= Exercise goal =
All lines below must be repeated exactly, with the pictures omitted.

Source data:
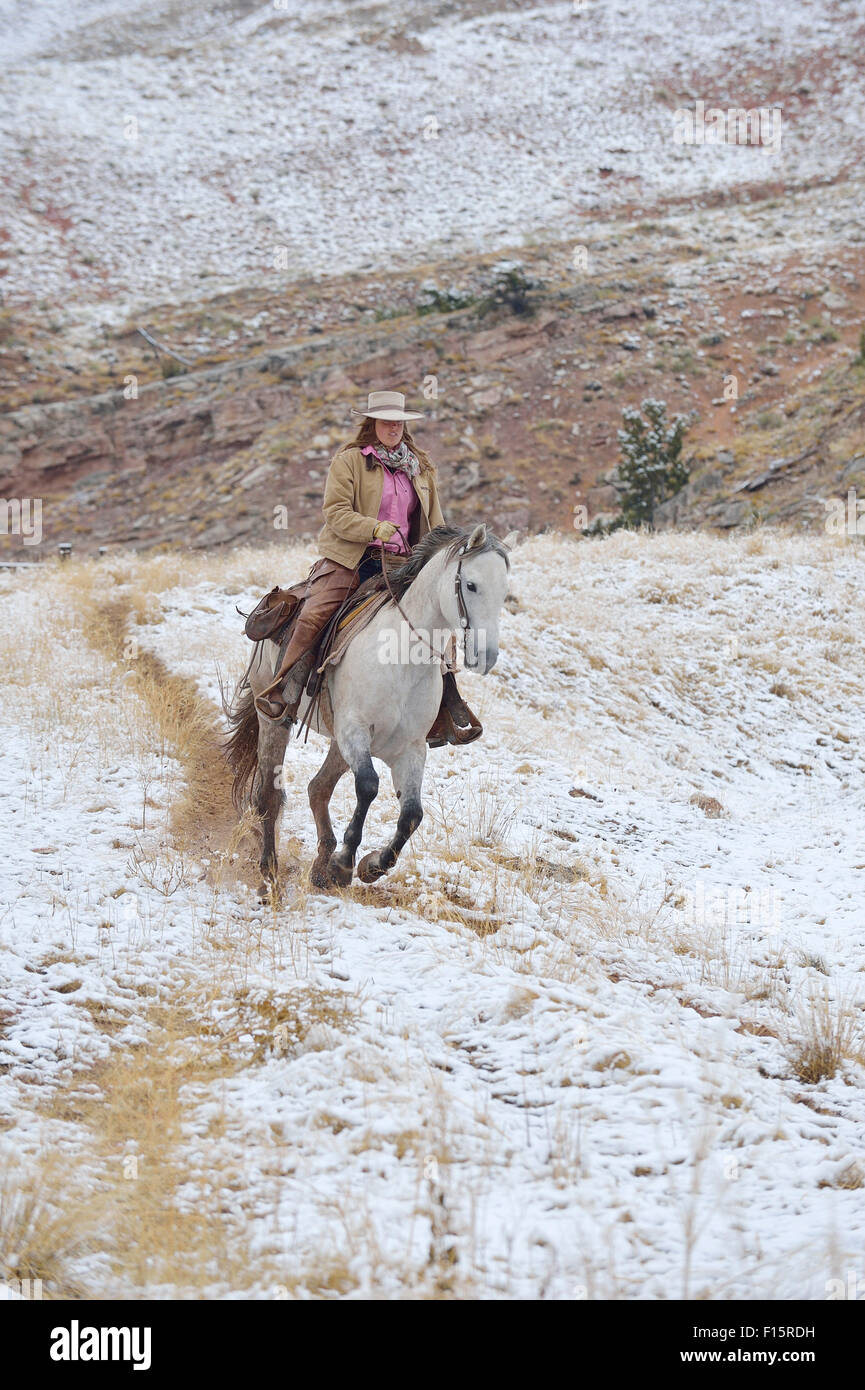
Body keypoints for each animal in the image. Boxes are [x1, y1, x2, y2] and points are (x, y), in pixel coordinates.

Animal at [226, 522, 517, 889]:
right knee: (269, 794)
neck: (401, 659)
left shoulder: (410, 748)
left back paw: (319, 868)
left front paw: (371, 865)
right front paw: (343, 864)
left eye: (504, 592)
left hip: (337, 741)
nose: (486, 655)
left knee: (318, 788)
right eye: (471, 584)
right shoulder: (356, 731)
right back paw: (269, 870)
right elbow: (367, 786)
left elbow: (412, 814)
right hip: (275, 720)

= Response =
Body keypoints for each animal in the image. Boxes are [x1, y1, x2, y2] and points are (x, y), in pixel coordinates.

Animal at [226, 522, 517, 889]:
right knee: (269, 794)
neck: (401, 659)
left shoulder: (410, 748)
left back paw: (319, 868)
left front paw: (371, 865)
right front paw: (343, 864)
left eye: (504, 592)
left hip: (337, 741)
nose: (486, 655)
left knee: (318, 788)
right eye: (471, 584)
right shoulder: (356, 731)
right back paw: (269, 870)
right elbow: (367, 786)
left elbow: (412, 814)
right hip: (275, 720)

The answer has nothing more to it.